■ Task to carry out ■
Extract each line of the listing below that contains the string "tangentPropagation".

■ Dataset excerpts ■
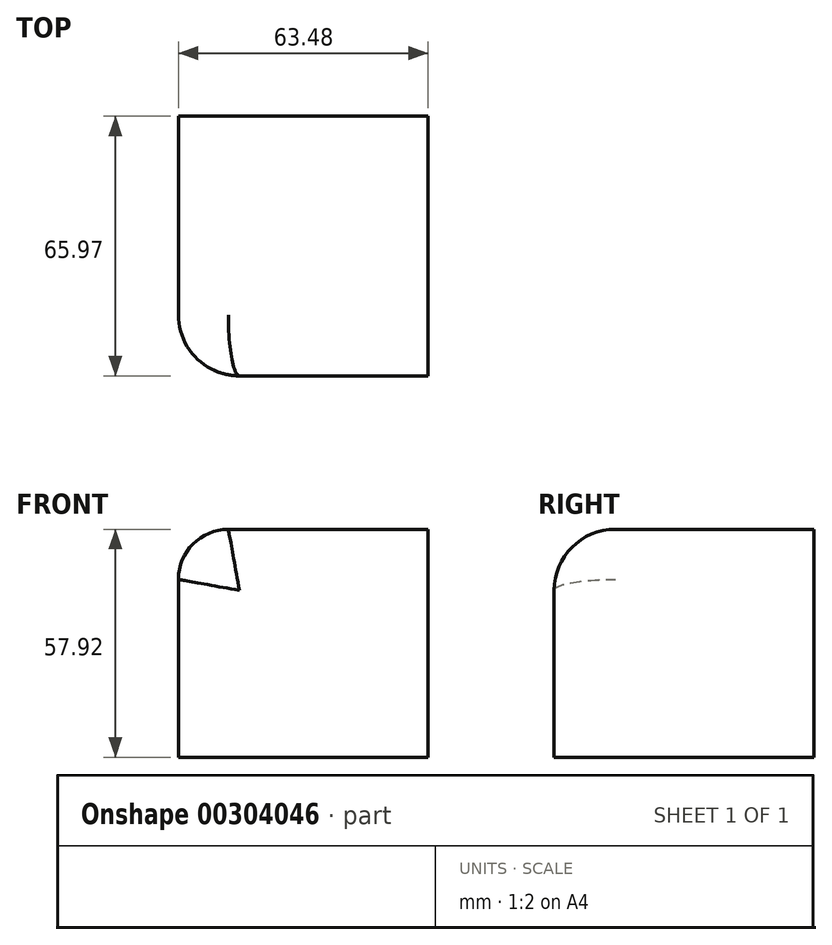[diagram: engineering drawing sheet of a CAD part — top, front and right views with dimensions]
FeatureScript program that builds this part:
annotation { "Feature Type Name" : "Feature", "Feature Type Description" : "" }
export const myFeature = defineFeature(function(context is Context, id is Id, definition is map)
    precondition{}
    {
        {
            var Q0;
            Q0=qCreatedBy(makeId("Top.planeOp"),FACE);
            var sketch = newSketch(context, id + "F0", { "sketchPlane" : qUnion([Q0])});
            skLineSegment(sketch, "E0.bottom", {"start": v(-32.78, -33.1) * mm, "end": v(30.7, -33.1) * mm});
            skLineSegment(sketch, "E0.top", {"start": v(-32.78, 32.87) * mm, "end": v(30.7, 32.87) * mm});
            skLineSegment(sketch, "E0.left", {"start": v(-32.78, -33.1) * mm, "end": v(-32.78, 32.87) * mm});
            skLineSegment(sketch, "E0.right", {"start": v(30.7, -33.1) * mm, "end": v(30.7, 32.87) * mm});
            skSolve(sketch);
        }
        {
            var Q0;
            Q0=makeQuery(id+"F0.imprint","IMPRINT",FACE,{"disambiguationData":[TD([[makeQuery(id+"F0.imprint","IMPRINT",EDGE,{"derivedFrom":sQuery(id+"F0.wireOp",EDGE,"E0.bottom")}),1.0]])]});
            extrude(context, id + "F1", {"entities" : qUnion([Q0]), "depth" : 57.92 * mm});
        }
        {
            var Q0;
            Q0=makeQuery(id+"F1.opExtrude","CAP_EDGE",EDGE,{"disambiguationData":[OSD([sQuery(id+"F0.wireOp",EDGE,"E0.left")])],"isStart":false});
            fillet(context, id + "F2", {"entities" : qUnion([Q0]), "radius" : 12.7 * mm, "tangentPropagation" : true, "allowEdgeOverflow" : false});
        }
        {
            var Q0;
            Q0=makeQuery(id+"F1.opExtrude","SWEPT_EDGE",EDGE,{"disambiguationData":[OSD([sQuery(id+"F0.wireOp",EDGE,"E0.bottom"),sQuery(id+"F0.wireOp",EDGE,"E0.left")])]});
            fillet(context, id + "F3", {"entities" : qUnion([Q0]), "radius" : 15.52 * mm, "tangentPropagation" : true, "allowEdgeOverflow" : false});
        }
    });
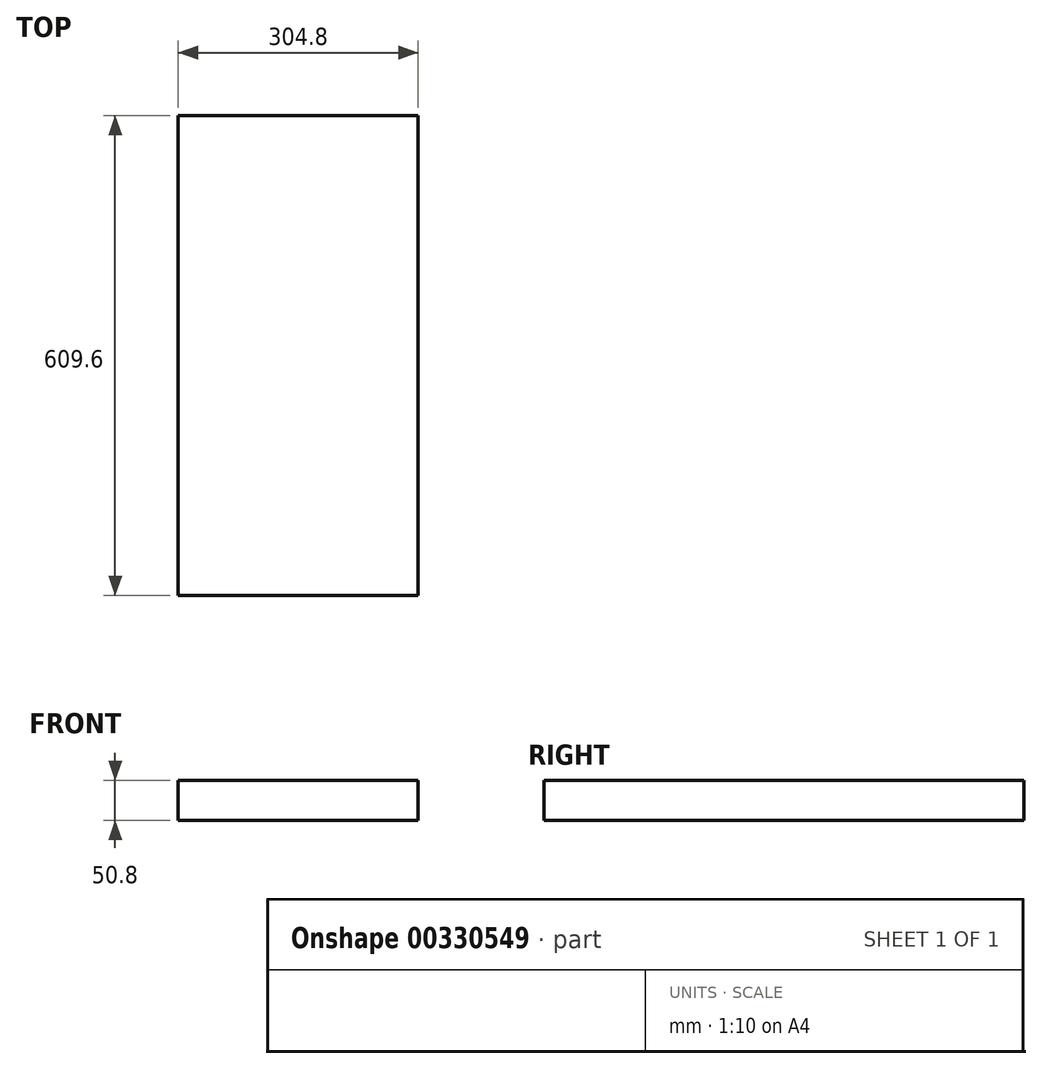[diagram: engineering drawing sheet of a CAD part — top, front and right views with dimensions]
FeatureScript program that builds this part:
annotation { "Feature Type Name" : "Feature", "Feature Type Description" : "" }
export const myFeature = defineFeature(function(context is Context, id is Id, definition is map)
    precondition{}
    {
        {
            var Q0;
            Q0=qCreatedBy(makeId("Top.planeOp"),FACE);
            var sketch = newSketch(context, id + "F0", { "sketchPlane" : qUnion([Q0])});
            skLineSegment(sketch, "E0.bottom", {"start": v(0, 0) * mm, "end": v(304.8, 0) * mm});
            skLineSegment(sketch, "E0.top", {"start": v(0, -609.6) * mm, "end": v(304.8, -609.6) * mm});
            skLineSegment(sketch, "E0.left", {"start": v(0, 0) * mm, "end": v(0, -609.6) * mm});
            skLineSegment(sketch, "E0.right", {"start": v(304.8, 0) * mm, "end": v(304.8, -609.6) * mm});
            skSolve(sketch);
        }
        {
            var Q0;
            Q0=makeQuery(id+"F0.imprint","IMPRINT",FACE,{"disambiguationData":[TD([[makeQuery(id+"F0.imprint","IMPRINT",EDGE,{"derivedFrom":sQuery(id+"F0.wireOp",EDGE,"E0.bottom")}),-1.0]])]});
            extrude(context, id + "F1", {"entities" : qUnion([Q0]), "depth" : 50.8 * mm});
        }
    });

■ Written response ■
            fillet(context, id + "F2", {"entities" : qUnion([Q0]), "radius" : 12.7 * mm, "tangentPropagation" : true, "allowEdgeOverflow" : false});
            fillet(context, id + "F3", {"entities" : qUnion([Q0]), "radius" : 15.52 * mm, "tangentPropagation" : true, "allowEdgeOverflow" : false});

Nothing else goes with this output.